The friendship between Jules and Jess is forged and strengthened, not only by each others’ shared love of the game, but also by compassion for the misunderstandings each of them has to bear from their parents. While Jess’ staunchly conservative family find her passion for soccer baffling and inappropriate, Jules’ mother (Paula Paxton, played with restrained British neurosis by Juliet Stevenson) fears that her sporty, short-haired, tom-boyish daughter is a lesbian. These obstacles lead to several sweetly funny moments, like when Jess is spotted outside a tube station by Pinkie’s soon to be in-laws hugging Jules, who they believe to be an English boy she’s surreptitiously dating. Or when Jules’ mom overhears part of an argument the girls are having about coach Joe’s wayward affections, which she confuses for a lover’s spat.
But these minor obstacles are merely a primer for the bigger hurdles to come. When Jess gets busted returning from an exhibition game in Germany by her meddling family, they promptly being policing her with renewed vigor, making her sneaking out to games impossible. This is especially unfortunate given that at the upcoming championship game (which falls, maybe a little unsurprisingly, on the same day as her sister’s wedding) there will be an American scout who could potentially make Jess and Jules’ footballing dreams a reality.
Though Bend it Like Beckham is more light entertainment than feminist soapboxing, it as much a film about girls making a place for themselves in a boy’s world, as it is about bending the rules of tradition to allow for the opportunities presented by modern culture.

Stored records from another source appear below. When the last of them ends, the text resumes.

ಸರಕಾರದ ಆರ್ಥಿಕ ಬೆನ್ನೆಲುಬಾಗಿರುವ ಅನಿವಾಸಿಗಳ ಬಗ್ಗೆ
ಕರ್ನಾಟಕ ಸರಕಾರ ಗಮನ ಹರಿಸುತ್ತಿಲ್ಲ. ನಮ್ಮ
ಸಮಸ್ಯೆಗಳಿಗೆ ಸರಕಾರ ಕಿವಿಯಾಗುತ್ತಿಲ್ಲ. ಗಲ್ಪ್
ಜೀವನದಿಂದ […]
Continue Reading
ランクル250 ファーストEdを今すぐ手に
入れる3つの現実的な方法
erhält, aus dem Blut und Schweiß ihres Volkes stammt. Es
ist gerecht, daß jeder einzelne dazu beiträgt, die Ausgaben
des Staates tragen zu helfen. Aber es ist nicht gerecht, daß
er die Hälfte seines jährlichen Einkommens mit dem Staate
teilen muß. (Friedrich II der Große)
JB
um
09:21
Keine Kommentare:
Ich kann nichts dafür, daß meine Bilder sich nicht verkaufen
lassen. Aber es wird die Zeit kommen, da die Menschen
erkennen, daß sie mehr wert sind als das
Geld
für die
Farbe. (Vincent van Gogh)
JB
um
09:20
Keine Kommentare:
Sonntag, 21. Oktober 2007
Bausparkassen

That being said, Jess’ parents, for all of their faults, are not reduced to crudely drawn authority figures. They don’t simply say “no” and then go bumbling about their business blind to the fact that their children are doing the very things that they were forbidden. They are involved and caring and not opposed to compromise. For example; Pinkie’s wedding is a “love match”, meaning that it was not an arranged marriage, as Sikh custom dictates, but a mate chosen by Pinkie herself who just happens to be “a nice Indian boy”. And Jules’ mom’s terror that Jules may be a lesbian is not driven by any prejudices against being gay (not that there’s anything wrong with that). In a telling moment she confides her fears saying; “Do you have any idea what people do to people like that?” Even Jess’ dad is not unsympathetic to her plight when he recalls his own athletic past. Seems he had quite a future on the cricket pitch, but on his arrival to England, he found himself culturally ostracized and voluntarily hung up his spikes when he grew tired of turban jokes.

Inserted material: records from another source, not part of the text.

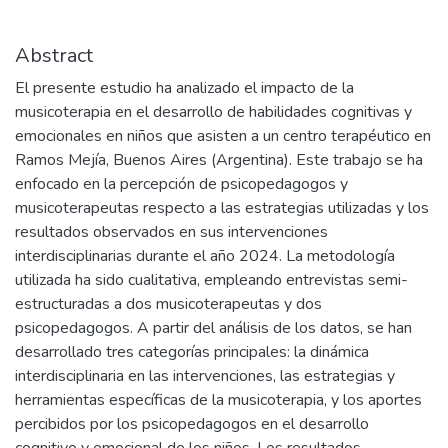
Abstract
El presente estudio ha analizado el impacto de la
musicoterapia en el desarrollo de habilidades cognitivas y
emocionales en niños que asisten a un centro terapéutico en
Ramos Mejía, Buenos Aires (Argentina). Este trabajo se ha
enfocado en la percepción de psicopedagogos y
musicoterapeutas respecto a las estrategias utilizadas y los
resultados observados en sus intervenciones
interdisciplinarias durante el año 2024. La metodología
utilizada ha sido cualitativa, empleando entrevistas semi-
estructuradas a dos musicoterapeutas y dos
psicopedagogos. A partir del análisis de los datos, se han
desarrollado tres categorías principales: la dinámica
interdisciplinaria en las intervenciones, las estrategias y
herramientas específicas de la musicoterapia, y los aportes
percibidos por los psicopedagogos en el desarrollo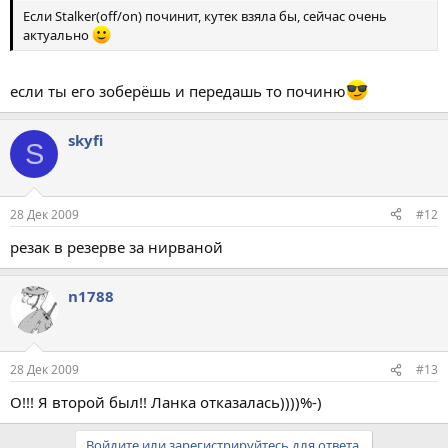
Если Stalker(off/on) починит, кутек взяла бы, сейчас очень
актуально
если ты его зоберёшь и передашь то починю
skyfi
S
28 Дек 2009
#12
резак в резерве за нирваной
n1788
28 Дек 2009
#13
О!!! Я второй был!! Ланка отказалась))))%-)
Войдите или зарегистрируйтесь для ответа.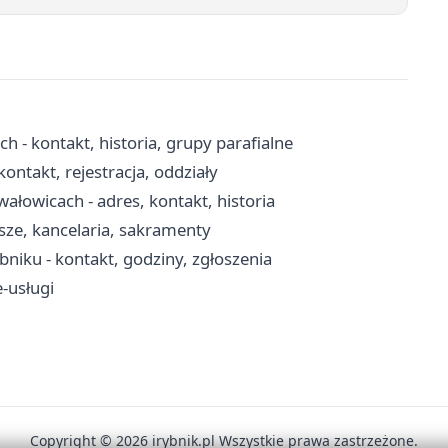
 - kontakt, historia, grupy parafialne
ontakt, rejestracja, oddziały
ałowicach - adres, kontakt, historia
ze, kancelaria, sakramenty
iku - kontakt, godziny, zgłoszenia
e-usługi
Copyright © 2026 irybnik.pl Wszystkie prawa zastrzeżone.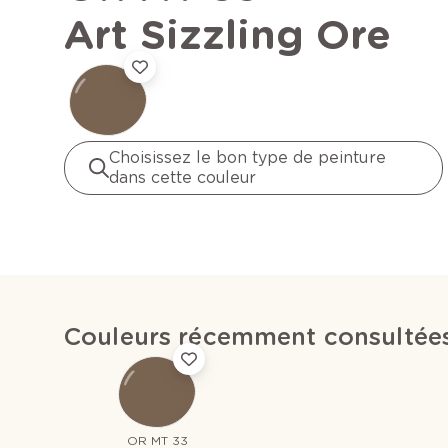
Art Sizzling Ore
Choisissez le bon type de peinture
dans cette couleur
Couleurs récemment consultée
OR MT 33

While the theme of cultural exclusion is merely treated as an unsightly wayward crumb atop this formulaic little confection, and not explored in any great or surprising depth, it’s hard to find fault with its inability to dwell on the negative. It is, after all, a happy little movie, and for all that, I didn’t sit in the front row so that I’d have a better chance of hitting the screen when I spit in disgust. Turns out the front row were the only seats available on the fourth showing the night it opened. That, and I am like, so above that kind of tacky display against cinematic convention. Besides, Bend It Like Beckham was busy reminding me that I’m not against escapist movies per se. I just rarely see any done so...wonderfully.